Aiming to meet the interest of tennis players in Mission and Sharyland, the city is officially moving forward on construction for a new tennis center.
The city council authorized a contract for construction of the Mission Tennis Center at Birdwell Park at this week’s regular meeting. The estimated $1.9 million project will include a remodelling of the three existing tennis courts, an addition of 13 new courts, and renovations including resurfacing of the grounds, lighting and fencing.
“We received and accepted two proposals for this project,” said Parks and Recreation Director Brad Bentsen. “After the evaluation committee comprised of the city engineer, Parks and Recreation director and engineering consultant evaluated all proposals and set criteria outlined in the request for proposals, and found Teni-Trak, Inc. in Mercedes to offer the best value.”

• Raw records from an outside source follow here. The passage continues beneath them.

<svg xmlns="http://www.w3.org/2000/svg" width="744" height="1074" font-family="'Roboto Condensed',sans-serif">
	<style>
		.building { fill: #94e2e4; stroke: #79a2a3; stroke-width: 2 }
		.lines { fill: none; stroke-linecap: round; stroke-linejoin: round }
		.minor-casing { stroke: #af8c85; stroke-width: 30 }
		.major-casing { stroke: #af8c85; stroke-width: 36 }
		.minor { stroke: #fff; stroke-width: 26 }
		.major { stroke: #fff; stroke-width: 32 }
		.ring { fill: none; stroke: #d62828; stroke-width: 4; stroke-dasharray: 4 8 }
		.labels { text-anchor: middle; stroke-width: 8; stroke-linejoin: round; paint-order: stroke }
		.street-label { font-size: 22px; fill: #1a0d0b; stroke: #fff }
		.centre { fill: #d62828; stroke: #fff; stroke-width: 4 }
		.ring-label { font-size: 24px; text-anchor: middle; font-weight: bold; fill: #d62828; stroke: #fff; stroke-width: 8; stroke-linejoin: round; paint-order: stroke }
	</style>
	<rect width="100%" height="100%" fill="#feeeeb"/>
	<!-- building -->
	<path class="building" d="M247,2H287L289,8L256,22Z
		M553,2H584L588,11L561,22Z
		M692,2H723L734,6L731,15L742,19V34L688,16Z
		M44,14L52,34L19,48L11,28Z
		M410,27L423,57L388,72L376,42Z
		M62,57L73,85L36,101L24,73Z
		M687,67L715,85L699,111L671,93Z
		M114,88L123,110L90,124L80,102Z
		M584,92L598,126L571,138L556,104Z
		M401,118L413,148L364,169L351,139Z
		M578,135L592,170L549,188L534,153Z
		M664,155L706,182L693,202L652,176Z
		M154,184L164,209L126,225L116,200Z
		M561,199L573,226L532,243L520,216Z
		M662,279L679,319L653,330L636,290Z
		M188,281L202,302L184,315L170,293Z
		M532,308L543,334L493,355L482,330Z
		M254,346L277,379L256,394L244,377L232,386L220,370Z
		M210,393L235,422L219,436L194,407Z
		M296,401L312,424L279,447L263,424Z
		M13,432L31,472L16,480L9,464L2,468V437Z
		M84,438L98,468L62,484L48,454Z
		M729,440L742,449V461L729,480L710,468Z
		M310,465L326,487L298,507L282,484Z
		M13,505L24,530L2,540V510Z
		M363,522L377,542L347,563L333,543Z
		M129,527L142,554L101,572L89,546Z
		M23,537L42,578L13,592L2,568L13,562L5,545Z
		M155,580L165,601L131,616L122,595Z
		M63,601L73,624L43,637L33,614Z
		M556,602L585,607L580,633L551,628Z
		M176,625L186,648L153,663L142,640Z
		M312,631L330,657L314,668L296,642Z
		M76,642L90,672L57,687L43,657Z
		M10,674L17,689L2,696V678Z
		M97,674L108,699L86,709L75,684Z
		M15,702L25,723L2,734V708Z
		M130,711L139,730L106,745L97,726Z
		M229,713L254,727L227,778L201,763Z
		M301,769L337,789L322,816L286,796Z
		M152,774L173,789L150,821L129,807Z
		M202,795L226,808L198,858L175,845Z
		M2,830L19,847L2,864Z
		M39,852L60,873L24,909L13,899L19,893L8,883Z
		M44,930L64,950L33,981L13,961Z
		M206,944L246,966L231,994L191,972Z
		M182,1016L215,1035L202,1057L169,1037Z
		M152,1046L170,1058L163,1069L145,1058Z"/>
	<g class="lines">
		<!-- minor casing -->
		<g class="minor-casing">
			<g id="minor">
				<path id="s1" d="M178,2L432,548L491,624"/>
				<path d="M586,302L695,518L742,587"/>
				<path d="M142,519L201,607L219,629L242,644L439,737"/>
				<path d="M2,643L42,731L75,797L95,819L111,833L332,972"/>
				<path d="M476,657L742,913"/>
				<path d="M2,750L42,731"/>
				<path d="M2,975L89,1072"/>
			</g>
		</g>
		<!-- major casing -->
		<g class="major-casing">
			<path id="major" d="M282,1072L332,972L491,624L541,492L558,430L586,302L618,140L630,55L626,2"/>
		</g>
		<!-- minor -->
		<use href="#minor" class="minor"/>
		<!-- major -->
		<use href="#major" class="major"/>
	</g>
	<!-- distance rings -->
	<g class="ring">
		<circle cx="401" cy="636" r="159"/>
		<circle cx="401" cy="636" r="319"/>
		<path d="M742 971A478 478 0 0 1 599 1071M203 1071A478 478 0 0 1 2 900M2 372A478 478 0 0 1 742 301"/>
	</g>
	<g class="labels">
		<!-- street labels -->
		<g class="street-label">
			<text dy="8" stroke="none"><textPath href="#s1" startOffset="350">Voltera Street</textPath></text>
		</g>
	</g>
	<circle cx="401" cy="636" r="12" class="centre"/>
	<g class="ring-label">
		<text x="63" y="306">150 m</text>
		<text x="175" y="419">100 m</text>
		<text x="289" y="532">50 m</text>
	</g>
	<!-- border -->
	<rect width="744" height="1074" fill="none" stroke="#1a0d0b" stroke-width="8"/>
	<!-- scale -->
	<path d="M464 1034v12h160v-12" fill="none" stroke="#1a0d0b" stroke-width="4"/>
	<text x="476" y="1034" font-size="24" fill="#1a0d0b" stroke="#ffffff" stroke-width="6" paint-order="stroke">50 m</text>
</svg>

Although the anticipated finish date of the new tennis center has not been set, construction should take about 180 days. Once all the papers are signed, a groundbreaking ceremony will occur and construction will begin.
The city also approved a conditional use permit for the sale and on-site consumption of alcoholic beverages at Whistling Duck, a local pub and kitchen. The item was protested by Sharon Ellison, a Mission resident who lives in the Shary Gardens neighborhood behind Whistling Duck.
Ellison said that the pub plays music she can hear from her home, and the location of Whistling Duck is not appropriate due to its proximity to her residence.
“It’s too loud, there’s no insulation,” Ellison said. “Now they’ve installed a karaoke bar. I’ve called and told them to turn it down, and it’s usually Fridays and Saturdays.”
Ellison said Whistling Duck “disturbed her health and wellbeing,” but none of her neighbors wanted to join her at the meeting because the noise does not directly affect them. She also added that when she has gone directly to the establishment to complain, they have told her to call the police.
“I don’t believe my job is to call the police,” Ellison said. “Their job is to keep their noise inside. The police don’t have to come and tell them to turn it down.”
Ellison also said that delivery trucks going to Whistling Duck are loud and block traffic, the fire lanes are not properly colored and the garbage lids are not closed at night.
“This is a neighborhood,” Ellison said. “I’m the only one who cares to talk about it because I’m behind it and I have to live with it. Everybody else likes to drink or whatever, they don’t care what they hear, they don’t care how a person’s health is related.”
“I wish you would not allow this business to be here,” Ellison added.
Mission Planning Director Jaime Acevedo said that staff and the City Manager recommended the item be denied, because Whistling Duck had not been cleared by the Fire Department.
“There was public opposition during the P & Z [Planning & Zoning] meeting, there were some other concerns addressed at the meeting,” Acevedo said. “There are concerns from the Fire Department that they are pending two inspections: one for the sprinkler system and one for the fire alarm.”
Jaime Morales, one of the owners of Whistling Duck, was present at the meeting to answer any questions the council had about the establishment. He mentioned that the live music is usually Mission native Charlie Garcia, who plays acoustic guitar on speakers, without any other instruments or people.
“As far as the fire, we have it scheduled for Wednesday,” Morales said. “We had some issues trying to get something scheduled quickly enough.”
Morales said that they usually keep the music volume at a level where it cannot be heard outside, and don’t allow customers to have access behind the building.
“We’ve done our best to keep our noise at a level, short of calling the police ourselves, to show that you can’t hear anything,” Morales said. “As far as outside, any deliveries are during the day, during business hours.”
City council approved the conditional use permit as long as the upcoming inspections performed by the fire department are passed.
“This conditional use permit does not shut down or allow the business to continue,” Mayor Pro-Tem Norie Gonzalez Garza said. “It allows the business to sell alcoholic beverages. So even if we were to deny it, the business could still continue.”
Consent agenda items were passed during the meeting, detailing the creation of several new advisory boards for the City of Mission. New advisory boards and committees include an All Inclusive Committee, a Beautification Committee, a Cemetery Board, a Downtown Revitalization Committee, a Millennium Advisory Board, a Raw Water Committee, a Recycling Advisory Board, a Temporary Aggie and Longhorn Band Committee, a Wellness Advisory Board and a Rail Bridge Advisory Committee.